ParameterTypeDefaultDescription
filter_keystrThe key in the document metadata that is used to identify documents for filtering.
relevant_doc_keysList[str]The keys in the document metadata that are used to retrieve relevant documents.
document_storeOpenSearchDocumentStoreThe document store instance to retrieve documents from.
top_kOptional [int]10The maximum number of documents the component outputs.
depthOptional [int]1The depth of the recursive retrieval. For example, at depth 2, the component retrieves both the documents linked to the original documents and those linked to the retrieved documents. The default depth is 1, meaning only documents directly linked to the original documents are retrieved.
sampling_strategyOptional[List[Literal['rank', 'source', 'depth']]]NoneThe sampling strategy to use for the recursive retrieval. The strategy must include the following values: [rank, source, depth]. rank: The index of the document in the list for a given metadata key. source: The metadata key used to retrieve the document. depth: The document's depth in the recursive retrieval. The default strategy is ['rank', 'source', 'depth']. The order of values determines how documents are sampled to create the final list of top_k documents. The first value has the highest priority, and the last value has the lowest. For example, with the default strategy, documents are sampled by first iterating over depth, then source, and finally rank. At each step, one document is added to the final list until the top_k number is reached. The default order of iteration will be rank0, source0, depth0, then rank0, source0, depth1, rank0, source1, depth1, and so on, until the top_k is reached.
force_keep_original_documentsboolFalseWhether to force keeping the original documents in the final list.
filtersOptional[Dict[str, Any]]NoneFilters to narrow down the search.
filter_policyUnion[str, FilterPolicy]FilterPolicy.REPLACEThe policy to determine how to apply filters. Possible values:
- REPLACE: The filters provided at search time replace the filters in the component configuration.
- MERGE: The filters provided at search time are merged with the filters in the component configuration.

Run Method Parameters

These are the parameters you can configure for the component's run() method. This means you can pass these parameters at query time through the API, in Playground, or when running a job. For details, see Modify Pipeline Parameters at Query Time.
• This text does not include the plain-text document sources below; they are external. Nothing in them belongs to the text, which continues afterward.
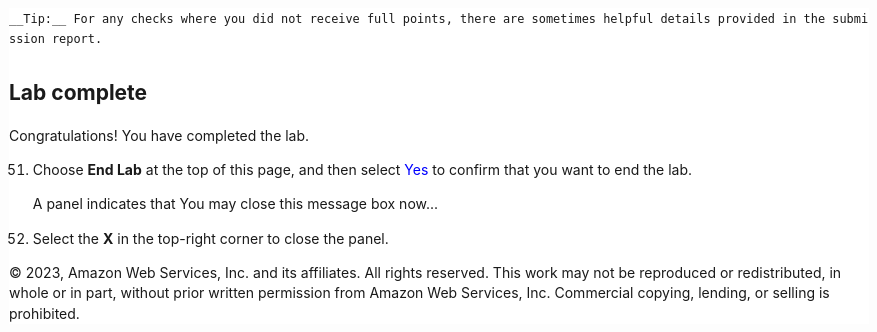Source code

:     __Tip:__ For any checks where you did not receive full points, there are sometimes helpful details provided in the submission report.

 
## Lab complete 

Congratulations! You have completed the lab.

51. Choose  __End Lab__ at the top of this page, and then select <span style="color:blue">Yes</span> to confirm that you want to end the lab.

    A panel indicates that You may close this message box now...

52. Select the __X__ in the top-right corner to close the panel.

 

© 2023, Amazon Web Services, Inc. and its affiliates. All rights reserved. This work may not be reproduced or redistributed, in whole or in part, without prior written permission from Amazon Web Services, Inc. Commercial copying, lending, or selling is prohibited.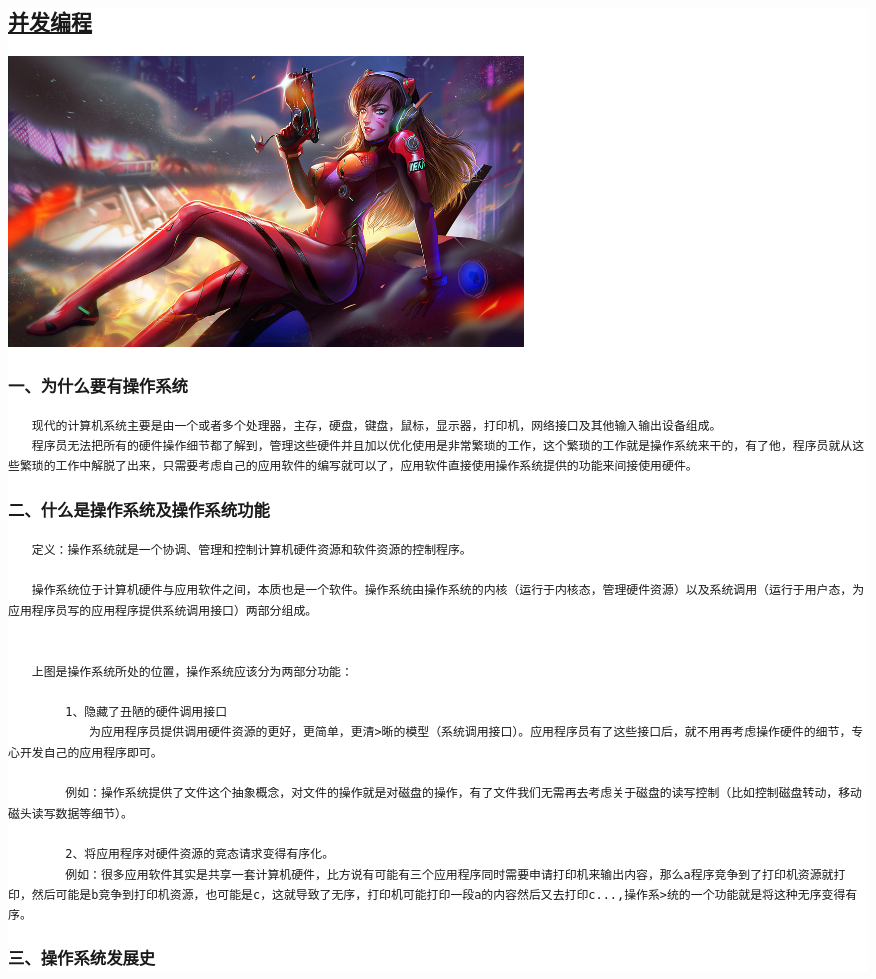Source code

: ## [并发编程](https://www.cnblogs.com/xiugeng/p/8998022.html)
<img src="../其它/images/5a2e23a22908f.jpg" width=60%/><br>

### 一、为什么要有操作系统 

    　　现代的计算机系统主要是由一个或者多个处理器，主存，硬盘，键盘，鼠标，显示器，打印机，网络接口及其他输入输出设备组成。
    　　程序员无法把所有的硬件操作细节都了解到，管理这些硬件并且加以优化使用是非常繁琐的工作，这个繁琐的工作就是操作系统来干的，有了他，程序员就从这些繁琐的工作中解脱了出来，只需要考虑自己的应用软件的编写就可以了，应用软件直接使用操作系统提供的功能来间接使用硬件。


### 二、什么是操作系统及操作系统功能

    　　定义：操作系统就是一个协调、管理和控制计算机硬件资源和软件资源的控制程序。
    
    　　操作系统位于计算机硬件与应用软件之间，本质也是一个软件。操作系统由操作系统的内核（运行于内核态，管理硬件资源）以及系统调用（运行于用户态，为应用程序员写的应用程序提供系统调用接口）两部分组成。
    　　
    
    　　上图是操作系统所处的位置，操作系统应该分为两部分功能：
    
            1、隐藏了丑陋的硬件调用接口
            　　为应用程序员提供调用硬件资源的更好，更简单，更清>晰的模型（系统调用接口）。应用程序员有了这些接口后，就不用再考虑操作硬件的细节，专心开发自己的应用程序即可。
            
            例如：操作系统提供了文件这个抽象概念，对文件的操作就是对磁盘的操作，有了文件我们无需再去考虑关于磁盘的读写控制（比如控制磁盘转动，移动磁头读写数据等细节）。
            
            2、将应用程序对硬件资源的竞态请求变得有序化。
            例如：很多应用软件其实是共享一套计算机硬件，比方说有可能有三个应用程序同时需要申请打印机来输出内容，那么a程序竞争到了打印机资源就打印，然后可能是b竞争到打印机资源，也可能是c，这就导致了无序，打印机可能打印一段a的内容然后又去打印c...,操作系>统的一个功能就是将这种无序变得有序。

   ### 三、操作系统发展史
   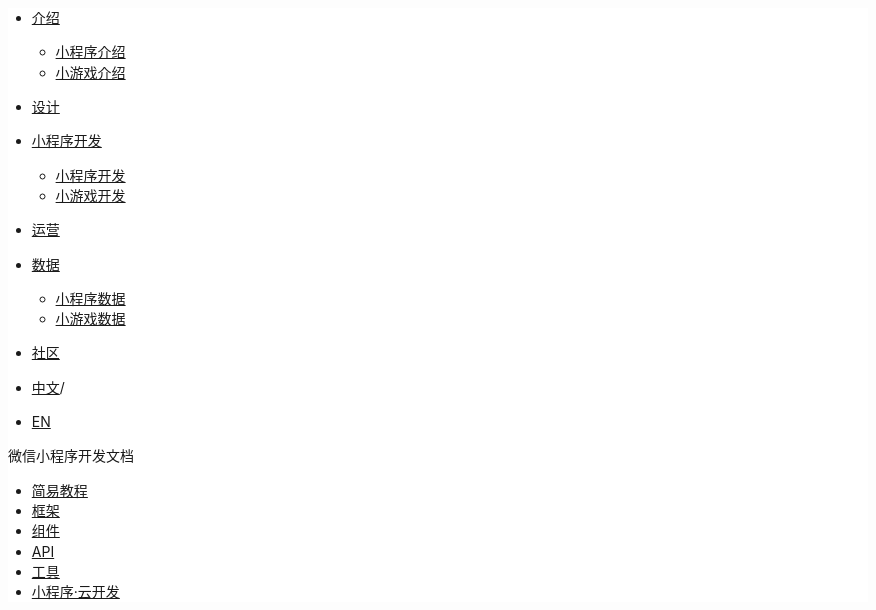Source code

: <div class="book with-summary">

<div class="head">

<div class="head_box">

# [](javascript:; "_('微信公众平台 小程序')")

<div class="header_ctrls">

*   [介绍](javascript:;)
    *   [小程序介绍](https://developers.weixin.qq.com/miniprogram/introduction/index.html?t=18101520)
    *   [小游戏介绍](https://developers.weixin.qq.com/minigame/introduction/index.html?t=18101520)
*   [设计](https://developers.weixin.qq.com/miniprogram/design/index.html?t=18101520)
*   [小程序开发](javascript:;)
    *   [小程序开发](https://developers.weixin.qq.com/miniprogram/dev/index.html?t=18101520)
    *   [小游戏开发](https://developers.weixin.qq.com/minigame/dev/index.html?t=18101520)
*   [运营](https://developers.weixin.qq.com/miniprogram/product/index.html?t=18101520)
*   [数据](javascript:;)
    *   [小程序数据](https://developers.weixin.qq.com/miniprogram/analysis/index.html?t=18101520)
    *   [小游戏数据](https://developers.weixin.qq.com/minigame/analysis/index.html?t=18101520)
*   [社区](https://developers.weixin.qq.com/)

*   [中文](https://developers.weixin.qq.com/miniprogram/dev/framework/details.html?t=18101520)<span class="split-line">/</span>
*   [EN](https://developers.weixin.qq.com/miniprogram/en/dev/framework/details.html?t=18101520)

</div>

</div>

</div>

<div class="sub_nav_box">

<div class="sub_nav_inner">

<div class="book-summary-opr" id="js-book-summary-opr"><a class="book-summary-btn"></a></div>

<div class="top_sub_nav">

<div class="top_title_wap"><span class="icon_title icon_dev"></span>

微信小程序开发文档

</div>

*   [简易教程](../)
*   [框架](./MINA.html)
*   [组件](../component/)
*   [API](../api/network/download/wx.downloadFile.html)
*   [工具](../devtools/devtools.html)
*   [小程序·云开发](../wxcloud/basis/getting-started.html)

</div>

<div id="book-search-input" role="search">
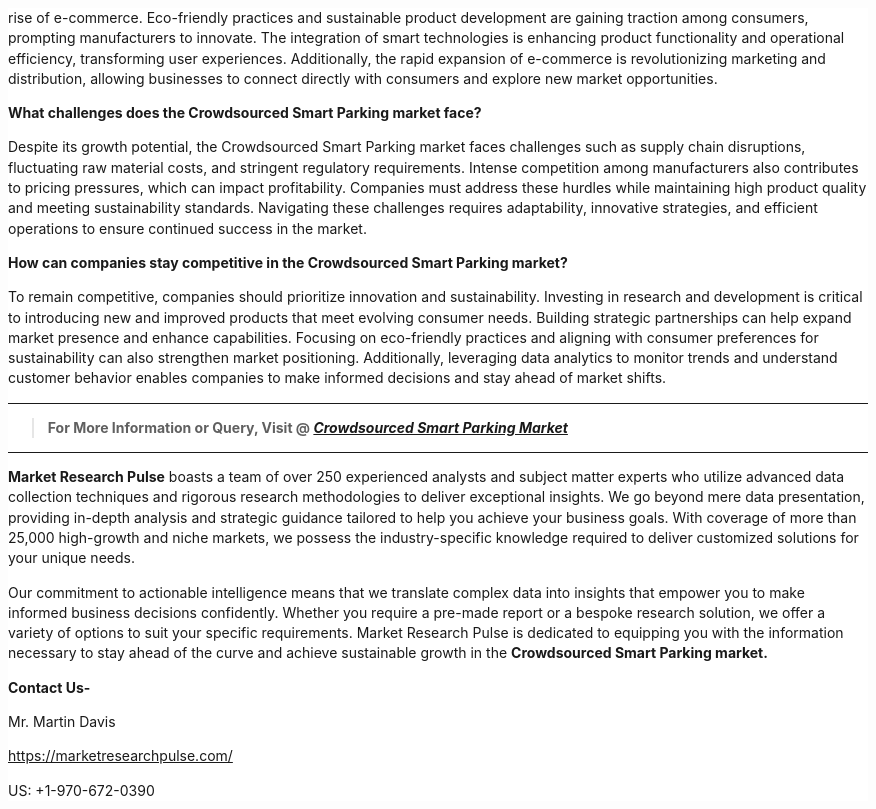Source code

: rise of e-commerce. Eco-friendly practices and sustainable product development are gaining traction among consumers, prompting manufacturers to innovate. The integration of smart technologies is enhancing product functionality and operational efficiency, transforming user experiences. Additionally, the rapid expansion of e-commerce is revolutionizing marketing and distribution, allowing businesses to connect directly with consumers and explore new market opportunities.</p><p><strong>What challenges does the Crowdsourced Smart Parking market face?</strong></p><p>Despite its growth potential, the Crowdsourced Smart Parking market faces challenges such as supply chain disruptions, fluctuating raw material costs, and stringent regulatory requirements. Intense competition among manufacturers also contributes to pricing pressures, which can impact profitability. Companies must address these hurdles while maintaining high product quality and meeting sustainability standards. Navigating these challenges requires adaptability, innovative strategies, and efficient operations to ensure continued success in the market.</p><p><strong>How can companies stay competitive in the Crowdsourced Smart Parking market?</strong></p><p>To remain competitive, companies should prioritize innovation and sustainability. Investing in research and development is critical to introducing new and improved products that meet evolving consumer needs. Building strategic partnerships can help expand market presence and enhance capabilities. Focusing on eco-friendly practices and aligning with consumer preferences for sustainability can also strengthen market positioning. Additionally, leveraging data analytics to monitor trends and understand customer behavior enables companies to make informed decisions and stay ahead of market shifts.</p><hr /><blockquote><p><strong>For More Information or Query, Visit @&nbsp;<em><a href="https://marketresearchpulse.com/report/122467/crowdsourced-smart-parking-market?utm_source=Linkedin&utm_medium=029">Crowdsourced Smart Parking Market</a></em></strong></p></blockquote><hr /><p><strong>Market Research Pulse</strong> boasts a team of over 250 experienced analysts and subject matter experts who utilize advanced data collection techniques and rigorous research methodologies to deliver exceptional insights. We go beyond mere data presentation, providing in-depth analysis and strategic guidance tailored to help you achieve your business goals. With coverage of more than 25,000 high-growth and niche markets, we possess the industry-specific knowledge required to deliver customized solutions for your unique needs.</p><p>Our commitment to actionable intelligence means that we translate complex data into insights that empower you to make informed business decisions confidently. Whether you require a pre-made report or a bespoke research solution, we offer a variety of options to suit your specific requirements. Market Research Pulse is dedicated to equipping you with the information necessary to stay ahead of the curve and achieve sustainable growth in the <strong>Crowdsourced Smart Parking market.</strong></p><p><strong>Contact Us-</strong></p><p>Mr. Martin Davis</p><p>https://marketresearchpulse.com/</p><p>US: +1-970-672-0390</p>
ParameterTypeDefaultDescription
top_kOptional[int]NoneThe maximum number of documents the component outputs.
documentsOptional[List[Document]]The list of documents to retrieve from.
depthOptional[int]NoneThe depth of the recursive retrieval. For example, at depth 2, the component retrieves both the documents linked to the original documents and those linked to the retrieved documents. The default depth is 1, meaning only documents directly linked to the original documents are retrieved.
filtersOptional[Dict[str, Any]]NoneThe filters to narrow down the search.